Se uno si ferma solo a leggerle sono davvero delle buone notizie. Ottime notizie. Finalmente si è deciso di investire sui treni, sull’alta velocità, sulla modernizzazione di un Paese che si è fatto schiavo non solo ideologicamente dell’automobile e prigioniero di infrastrutture obsolete, che quando ci va bene sono ormai inutili. Nelle 102 proposte che la task force guidata dall’ex ad di Vodafone Vittorio Colao c’è il completamento dell’Alta Velocità sulla dorsale tirrenica, «in modo che arrivi fino in Sicilia», con l’inevitabile recupero del Progetto sul Ponte dello Stretto, che ha già avuto un via libera bipartisan, da Salvini a Franceschini.

Il Sole 24ore ha dedicato una pagina a questo programma di investimenti, illustrandone i vantaggi per tutti. Senza l’attuale rete di Alta Velocità, il Pil italiano perderebbe 4,1 miliardi, il 2,5 per cento del totale e il 3 se rapportato al prodotto italiano lordo medio del decennio dell’AV. Il nostro Pil sarebbe cresciuto di altri 58-60 miliardi, se anche la metà mancante della popolazione – quella che vive a più di un’ora di distanza dalle stazioni dell’Alta Velocità – fosse stata agganciata alla rete. Questi 60 miliardi, scrive il giornale della Confindustria, sono la misura dello spreco per avere perso tanto tempo e non aver ancora completato quel disegno.

Bene, a leggere la stampa e ascoltare le televisioni, forse ci siamo. C’è persino il progetto per la Salerno Reggio Calabria ad alta velocità, che sarebbe una sorta di miracolo incredibile se uno soltanto si affaccia sullo stesso tratto dell’autostrada, dove tra una rapina e l’altra i pizzi della ‘ndrangheta e gli eterni lavori in corso non si capisce bene a beneficio di chi, sei costretto a viaggiare ancora più lentamente che su un qualsiasi tratturo di campagna.
§ §
Nell'estratto sull'alta velocità ferroviaria, chi guida la task force che ha elaborato le 102 proposte?

• _Dati forniti_:
§ §
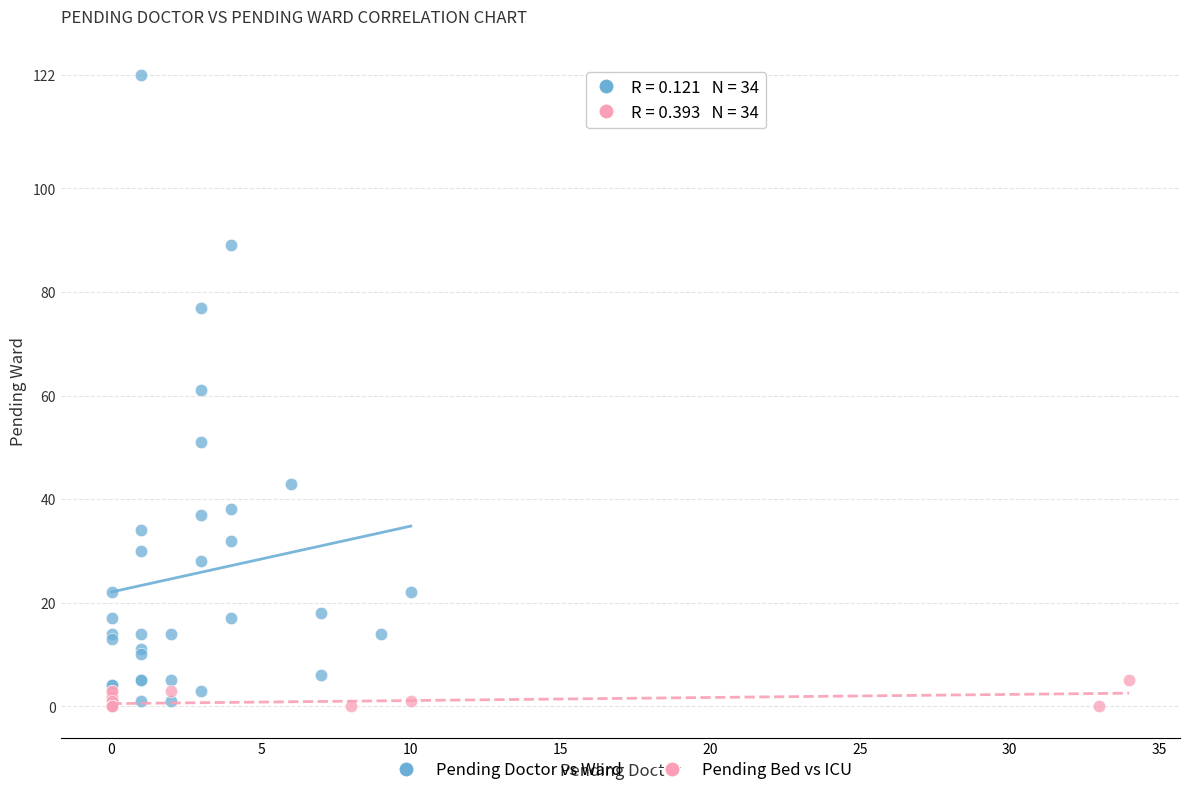

Which series reaches the maximum Y coordinate?

Pending Doctor vs Ward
§ §
• _Risposta scritta_: La guida Vittorio Colao, ex amministratore delegato di Vodafone.